A defesa do ex-presidente Jair Bolsonaro solicitou autorização para acompanhar uma audiência de acareação entre Mauro Cid, ex-ajudante de ordens, e o general Braga Netto. O encontro ocorrerá nesta terça-feira (24), às 10h, no Supremo Tribunal Federal (STF), no contexto de uma ação penal relacionada a um suposto golpe de Estado.
Na solicitação endereçada ao ministro Alexandre de Moraes, o advogado Celso Vilardi informou ter sido comunicado pelo cerimonial do STF que o acesso será restrito apenas aos defensores dos réus envolvidos na acareação, sem possibilidade de transmissão do evento.
Diante disso, a defesa requereu permissão para que o advogado pudesse acompanhar o ato presencialmente em Brasília.
A acareação foi pedida pela defesa de Braga Netto, que argumenta ser necessário esclarecer questões sobre acusações relacionadas à discussão do denominado plano Punhal Verde e Amarelo, que supostamente envolvia a morte de autoridades e o repasse de dinheiro a Cid em uma sacola de vinho.
Ambos os envolvidos são réus na ação, e Cid firmou um acordo de delação premiada com a Polícia Federal, assumindo a posição de delator.

------------------------

### Tarefa 1
Transcreva o trecho do texto de referência, desde “A defesa do” até “golpe de Estado.”.
### Tarefa 2
Segundo o texto de referência, por que a defesa de Jair Bolsonaro pediu que o advogado pudesse acompanhar a acareação presencialmente em Brasília? Responda em até três frases.
### Tarefa 3
Dê continuidade à notícia sobre a acareação entre Mauro Cid e Braga Netto, a partir do ponto em que o texto de referência se encerra.

### Dados brutos

------------------------

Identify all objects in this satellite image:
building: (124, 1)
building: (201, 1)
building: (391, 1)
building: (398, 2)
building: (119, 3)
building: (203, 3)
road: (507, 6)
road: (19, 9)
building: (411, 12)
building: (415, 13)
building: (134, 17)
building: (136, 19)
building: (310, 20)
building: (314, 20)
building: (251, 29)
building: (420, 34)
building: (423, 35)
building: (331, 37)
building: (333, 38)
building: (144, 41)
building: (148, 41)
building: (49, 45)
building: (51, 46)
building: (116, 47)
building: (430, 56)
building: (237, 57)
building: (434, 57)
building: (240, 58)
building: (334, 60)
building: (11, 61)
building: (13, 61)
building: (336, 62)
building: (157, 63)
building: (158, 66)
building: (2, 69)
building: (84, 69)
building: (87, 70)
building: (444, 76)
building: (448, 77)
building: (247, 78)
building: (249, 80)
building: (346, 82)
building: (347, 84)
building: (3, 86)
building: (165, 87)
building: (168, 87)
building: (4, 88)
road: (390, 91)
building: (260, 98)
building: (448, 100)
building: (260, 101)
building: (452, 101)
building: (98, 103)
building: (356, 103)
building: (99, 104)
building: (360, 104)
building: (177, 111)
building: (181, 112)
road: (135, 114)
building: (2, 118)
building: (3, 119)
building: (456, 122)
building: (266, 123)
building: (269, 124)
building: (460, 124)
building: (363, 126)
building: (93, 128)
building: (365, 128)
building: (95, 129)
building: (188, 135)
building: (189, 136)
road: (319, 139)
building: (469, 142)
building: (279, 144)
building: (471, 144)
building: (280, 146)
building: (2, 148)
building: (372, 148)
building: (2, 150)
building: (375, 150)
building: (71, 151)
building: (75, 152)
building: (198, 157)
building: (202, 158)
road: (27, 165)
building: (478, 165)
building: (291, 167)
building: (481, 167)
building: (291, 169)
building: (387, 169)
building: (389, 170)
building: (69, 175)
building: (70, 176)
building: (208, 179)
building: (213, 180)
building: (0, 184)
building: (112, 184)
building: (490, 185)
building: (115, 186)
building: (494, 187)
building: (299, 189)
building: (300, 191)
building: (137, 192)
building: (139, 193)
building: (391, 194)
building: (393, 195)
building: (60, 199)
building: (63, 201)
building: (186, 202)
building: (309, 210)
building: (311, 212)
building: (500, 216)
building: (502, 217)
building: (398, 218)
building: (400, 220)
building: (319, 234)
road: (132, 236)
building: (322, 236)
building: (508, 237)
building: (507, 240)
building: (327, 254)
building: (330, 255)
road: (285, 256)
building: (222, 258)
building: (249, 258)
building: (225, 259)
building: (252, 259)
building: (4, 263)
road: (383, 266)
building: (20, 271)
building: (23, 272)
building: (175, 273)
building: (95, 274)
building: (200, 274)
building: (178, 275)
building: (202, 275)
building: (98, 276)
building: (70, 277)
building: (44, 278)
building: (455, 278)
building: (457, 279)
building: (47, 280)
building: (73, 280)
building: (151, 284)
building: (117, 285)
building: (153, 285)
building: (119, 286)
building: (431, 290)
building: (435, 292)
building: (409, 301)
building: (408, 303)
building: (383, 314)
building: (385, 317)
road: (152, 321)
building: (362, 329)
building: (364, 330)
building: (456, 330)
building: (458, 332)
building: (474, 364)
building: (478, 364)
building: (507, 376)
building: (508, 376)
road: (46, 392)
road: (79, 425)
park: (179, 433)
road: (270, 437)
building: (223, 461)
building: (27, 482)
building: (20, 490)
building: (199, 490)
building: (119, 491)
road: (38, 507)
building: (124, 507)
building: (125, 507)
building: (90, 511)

------------------------

### Resposta 1
A defesa do ex-presidente Jair Bolsonaro solicitou autorização para acompanhar uma audiência de acareação entre Mauro Cid, ex-ajudante de ordens, e o general Braga Netto. O encontro ocorrerá nesta terça-feira (24), às 10h, no Supremo Tribunal Federal (STF), no contexto de uma ação penal relacionada a um suposto golpe de Estado.

### Resposta 2
O cerimonial do STF comunicou ao advogado Celso Vilardi que somente os defensores dos réus envolvidos na acareação teriam acesso. Além disso, o evento não seria transmitido. Por isso, a defesa requereu permissão para que o advogado acompanhasse o ato pessoalmente.

### Resposta 3
No início do mês, Braga Netto, interrogado por Moraes, negou conhecer o plano mencionado e afirmou não ter entregado qualquer quantia a Cid.
O general encontra-se detido desde dezembro do ano passado, enfrentando acusações de obstrução das investigações sobre a tentativa de golpe e de tentar obter informações dos depoimentos de Cid.
Outro ato de acareação foi autorizado, envolvendo Anderson Torres, ex-ministro da Justiça e Segurança Pública do Distrito Federal, e o ex-comandante do Exército, general Freire Gomes. Este segundo encontro acontecerá às 11h, logo após a acareação entre Cid e Braga Netto, e visa esclarecer contradições nos depoimentos do general. Gomes esteve presente em uma reunião onde Bolsonaro teria discutido a colaboração das Forças Armadas na tentativa de golpe em 2022.